A kind of sieve method ?

It could be reasonable to hope that the sieve of Eratosthenes would work better in the realm of polynomial rings. We’ll try to adapt it here. Notice that in this case we have count primes up to a certain large degree, and not of exactly certain large degree (both quantities are far from equivalent in fact !).

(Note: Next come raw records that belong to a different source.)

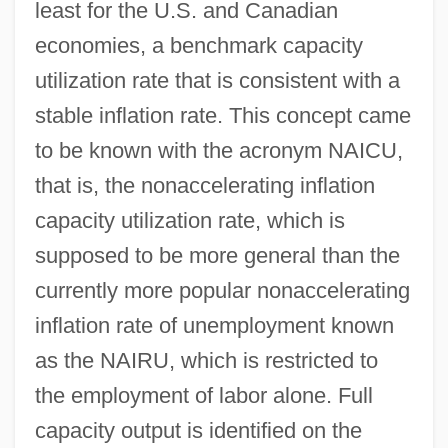
least for the U.S. and Canadian
economies, a benchmark capacity
utilization rate that is consistent with a
stable inflation rate. This concept came
to be known with the acronym NAICU,
that is, the nonaccelerating inflation
capacity utilization rate, which is
supposed to be more general than the
currently more popular nonaccelerating
inflation rate of unemployment known
as the NAIRU, which is restricted to
the employment of labor alone. Full
capacity output is identified on the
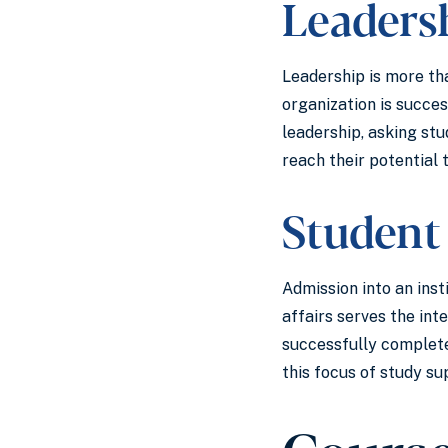
Leaders
Leadership is more tha
organization is succes
leadership, asking stu
reach their potential
Student
Admission into an inst
affairs serves the in
successfully complete
this focus of study su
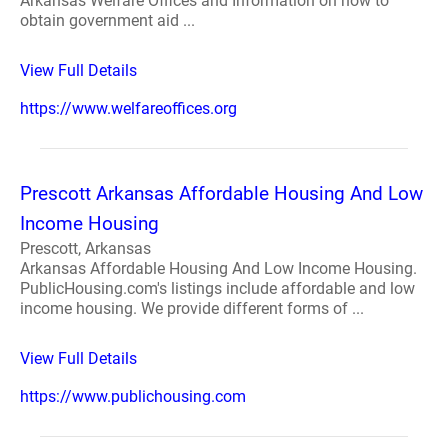
Arkansas Welfare Offices and Information on how to
obtain government aid ...
View Full Details
https://www.welfareoffices.org
Prescott Arkansas Affordable Housing And Low
Income Housing
Prescott, Arkansas
Arkansas Affordable Housing And Low Income Housing.
PublicHousing.com's listings include affordable and low
income housing. We provide different forms of ...
View Full Details
https://www.publichousing.com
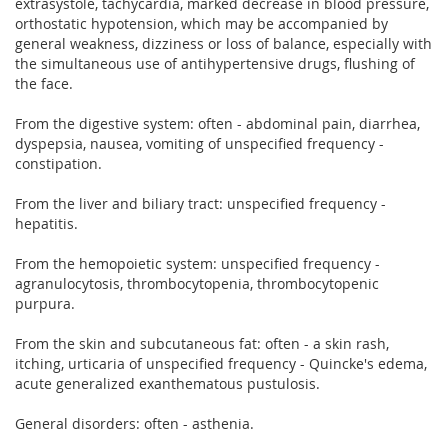
extrasystole, tachycardia, marked decrease in blood pressure,
orthostatic hypotension, which may be accompanied by
general weakness, dizziness or loss of balance, especially with
the simultaneous use of antihypertensive drugs, flushing of
the face.
From the digestive system: often - abdominal pain, diarrhea,
dyspepsia, nausea, vomiting of unspecified frequency -
constipation.
From the liver and biliary tract: unspecified frequency -
hepatitis.
From the hemopoietic system: unspecified frequency -
agranulocytosis, thrombocytopenia, thrombocytopenic
purpura.
From the skin and subcutaneous fat: often - a skin rash,
itching, urticaria of unspecified frequency - Quincke's edema,
acute generalized exanthematous pustulosis.
General disorders: often - asthenia.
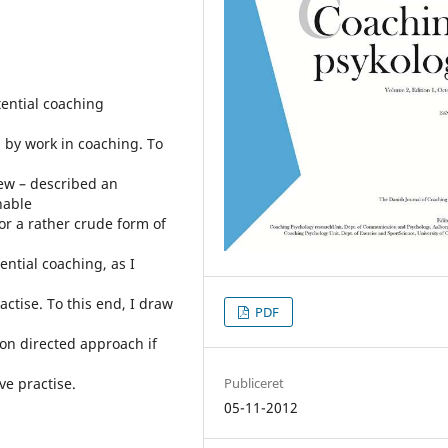
stential coaching
by work in coaching. To
iew – described an
hable
or a rather crude form of
tential coaching, as I
actise. To this end, I draw
PDF
ion directed approach if
ve practise.
Publiceret
05-11-2012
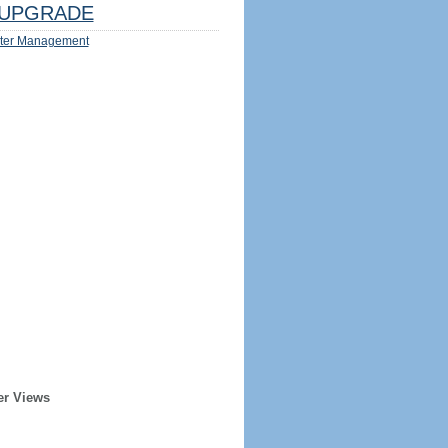
UPGRADE
ter Management
er Views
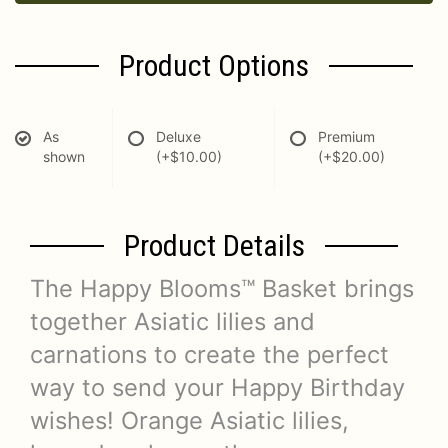
Product Options
As
Deluxe
Premium
shown
(+$10.00)
(+$20.00)
Product Details
The Happy Blooms™ Basket brings
together Asiatic lilies and
carnations to create the perfect
way to send your Happy Birthday
wishes! Orange Asiatic lilies,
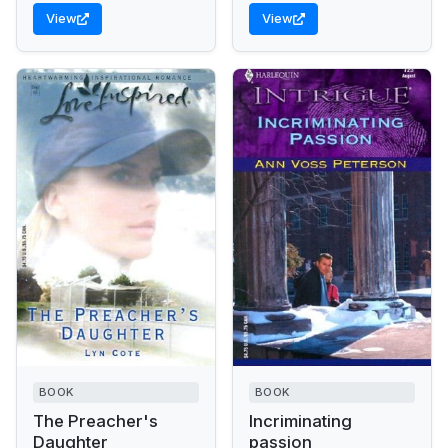
criminals to justice, even
View
View
if it's at...
BOOK
BOOK
The Preacher's
Incriminating
Daughter
passion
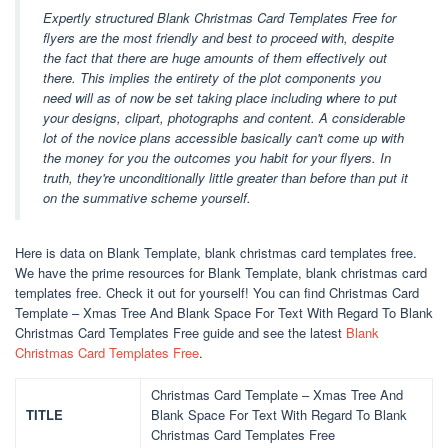
Expertly structured Blank Christmas Card Templates Free for
flyers are the most friendly and best to proceed with, despite
the fact that there are huge amounts of them effectively out
there. This implies the entirety of the plot components you
need will as of now be set taking place including where to put
your designs, clipart, photographs and content. A considerable
lot of the novice plans accessible basically can't come up with
the money for you the outcomes you habit for your flyers. In
truth, they're unconditionally little greater than before than put it
on the summative scheme yourself.
Here is data on Blank Template, blank christmas card templates free.
We have the prime resources for Blank Template, blank christmas card
templates free. Check it out for yourself! You can find Christmas Card
Template – Xmas Tree And Blank Space For Text With Regard To Blank
Christmas Card Templates Free guide and see the latest
Blank
Christmas Card Templates Free
.
Christmas Card Template – Xmas Tree And
TITLE
Blank Space For Text With Regard To Blank
Christmas Card Templates Free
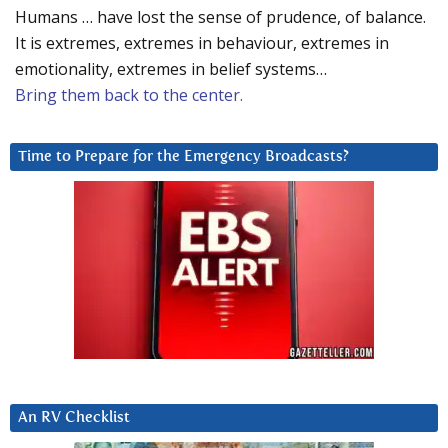
Humans … have lost the sense of prudence, of balance.
It is extremes, extremes in behaviour, extremes in
emotionality, extremes in belief systems…
Bring them back to the center.
Time to Prepare for the Emergency Broadcasts?
An RV Checklist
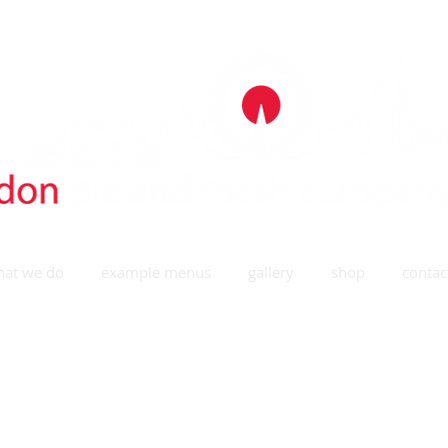
at we do
example menus
gallery
shop
contac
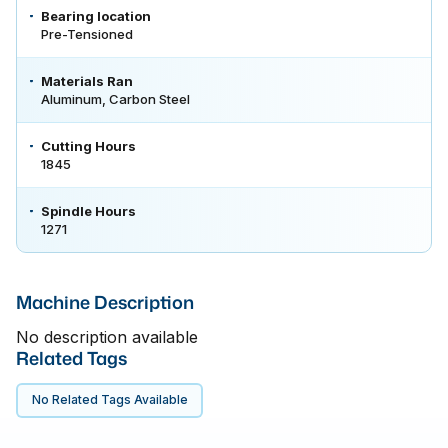
Bearing location
Pre-Tensioned
Materials Ran
Aluminum, Carbon Steel
Cutting Hours
1845
Spindle Hours
1271
Machine Description
No description available
Related Tags
No Related Tags Available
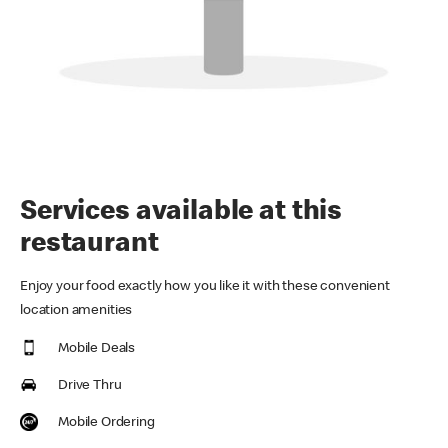
Services available at this
restaurant
Enjoy your food exactly how you like it with these convenient
location amenities
Mobile Deals
Drive Thru
Mobile Ordering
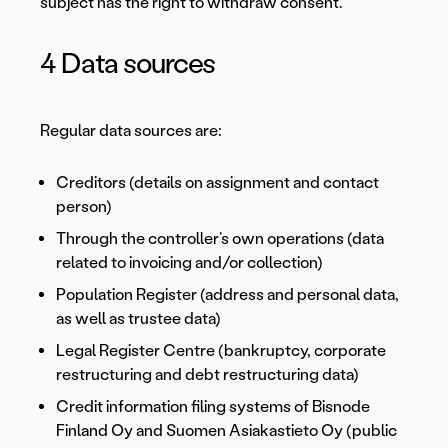
subject has the right to withdraw consent.
4 Data sources
Regular data sources are:
Creditors (details on assignment and contact
person)
Through the controller’s own operations (data
related to invoicing and/or collection)
Population Register (address and personal data,
as well as trustee data)
Legal Register Centre (bankruptcy, corporate
restructuring and debt restructuring data)
Credit information filing systems of Bisnode
Finland Oy and Suomen Asiakastieto Oy (public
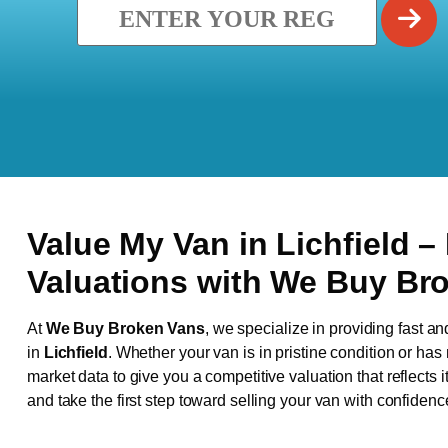
Value My Van in
Lichfield
–
Valuations with We Buy Br
At
We Buy Broken Vans
, we specialize in providing fast an
in
Lichfield
. Whether your van is in pristine condition or ha
market data to give you a competitive valuation that reflects i
and take the first step toward selling your van with confidenc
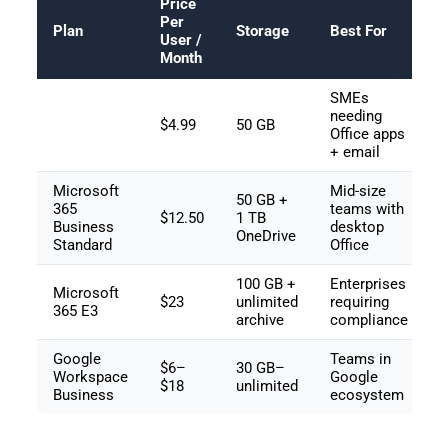
Price
Per
Plan
Storage
Best For
User /
Month
SMEs
needing
$4.99
50 GB
Office apps
+ email
Microsoft
Mid-size
50 GB +
365
teams with
$12.50
1 TB
Business
desktop
OneDrive
Standard
Office
100 GB +
Enterprises
Microsoft
$23
unlimited
requiring
365 E3
archive
compliance
Google
Teams in
$6–
30 GB–
Workspace
Google
$18
unlimited
Business
ecosystem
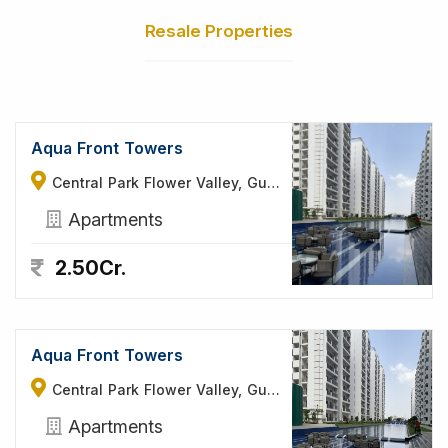
Resale Properties
Aqua Front Towers
Central Park Flower Valley, Gurgaon
Apartments
2.50Cr.
Aqua Front Towers
Central Park Flower Valley, Gurgaon
Apartments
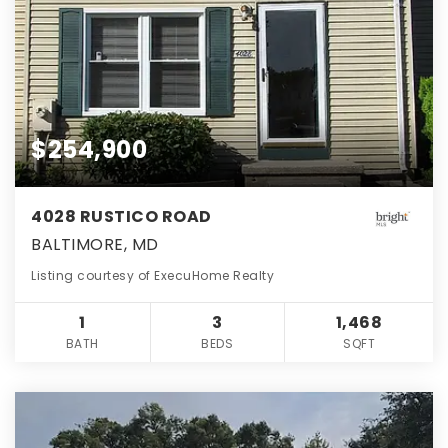
$254,900
4028 RUSTICO ROAD
BALTIMORE, MD
Listing courtesy of ExecuHome Realty
1
3
1,468
BATH
BEDS
SQFT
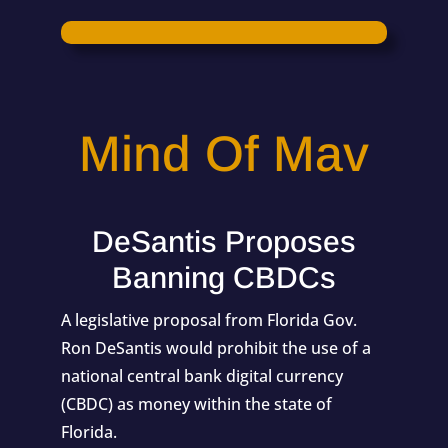
Mind Of Mav
DeSantis Proposes
Banning CBDCs
A legislative proposal from Florida Gov.
Ron DeSantis would prohibit the use of a
national central bank digital currency
(CBDC) as money within the state of
Florida.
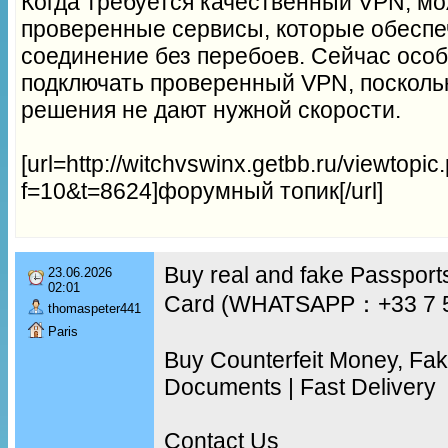
Когда требуется качественный VPN, м
проверенные сервисы, которые обеспе
соединение без перебоев. Сейчас осо
подключать проверенный VPN, посколь
решения не дают нужной скорости.
[url=http://witchvswinx.getbb.ru/viewtopic
f=10&t=8624]форумный топик[/url]
Buy real and fake Passports
23.06.2026
02:01
Card (WHATSAPP：+33 7 
thomaspeter441
Paris
Buy Counterfeit Money, Fa
Documents | Fast Delivery
Contact Us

Let’s define $\pi(n)$ to be the number of monic irreducible (let’s say primes) polynomials of degree at most n, and $\delta(m)=1_{m=1}$. We also use Moebius’ function for monic polynomials, also defined in terms of the number of prime factors. The Moebius inversion formula $\delta=\mu\star 1$ still holds in the polynomial world. We also write

$\displaystyle{\Phi=\prod_{P \text{mon. irred,deg} P\leq n/2}P}$

Thus

$\displaystyle{\pi(n)-\pi(n/2)+1=\sum_{f\text{ monic of deg}\leq d}\delta((f,\Phi))=\sum_{d\mid\Phi}q^{n-\mathrm{deg}d}\mu(d)1_{\mathrm{deg} d\leq n}}$

and if we forget about $1_{\mathrm{deg} d\leq n}$ we obtain exactly

$\displaystyle{q^n\prod_{P \text{mon. irred,deg} P\leq n/2}(1-\vert P\vert ^{-1})}$

this looks quite nice, but the error term, just like in the integer case, can’t easily be bounded by anything better than $O(2^{\pi(n/2)})$ which we know will be vastly bigger than the main term. By the way this product can very easily be shown to be $\ll 1/n$ but the exact asymptotic is not any easier than the PNT itself… So this sieve seems to have very little interest, given the convenience of the other methods.